Your assignment:
Nothing is needed except the lines below that run from the one with "A member thanked" through the one with "B. CITIZENS", repeated exactly.

Top of Available data

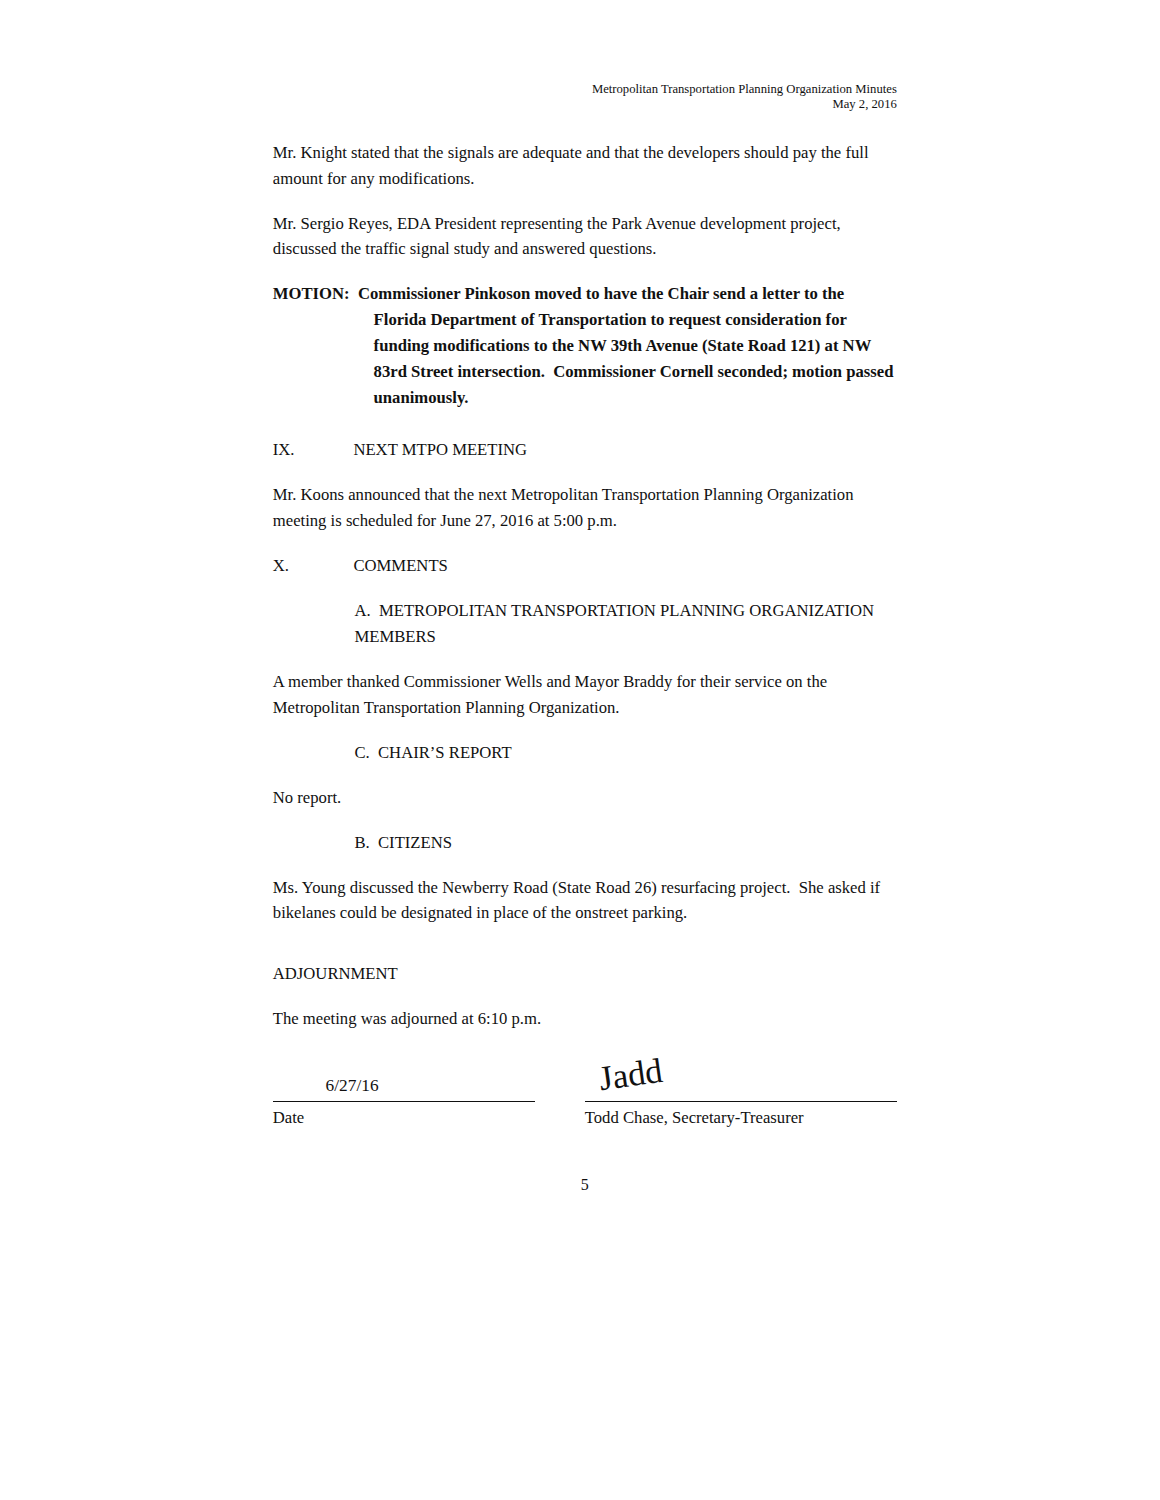Metropolitan Transportation Planning Organization Minutes
May 2, 2016
Mr. Knight stated that the signals are adequate and that the developers should pay the full amount for any modifications.
Mr. Sergio Reyes, EDA President representing the Park Avenue development project, discussed the traffic signal study and answered questions.
MOTION: Commissioner Pinkoson moved to have the Chair send a letter to the Florida Department of Transportation to request consideration for funding modifications to the NW 39th Avenue (State Road 121) at NW 83rd Street intersection. Commissioner Cornell seconded; motion passed unanimously.
IX.
NEXT MTPO MEETING
Mr. Koons announced that the next Metropolitan Transportation Planning Organization meeting is scheduled for June 27, 2016 at 5:00 p.m.
X.
COMMENTS
A. METROPOLITAN TRANSPORTATION PLANNING ORGANIZATION MEMBERS
A member thanked Commissioner Wells and Mayor Braddy for their service on the Metropolitan Transportation Planning Organization.
C. CHAIR’S REPORT
No report.
B. CITIZENS
Ms. Young discussed the Newberry Road (State Road 26) resurfacing project. She asked if bikelanes could be designated in place of the onstreet parking.
ADJOURNMENT
The meeting was adjourned at 6:10 p.m.
| 6/27/16 | | Jadd |
| Date | | Todd Chase, Secretary-Treasurer |
5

Bottom of Available data

Answer to this exercise:
A member thanked Commissioner Wells and Mayor Braddy for their service on the Metropolitan Transportation Planning Organization.
C. CHAIR’S REPORT
No report.
B. CITIZENS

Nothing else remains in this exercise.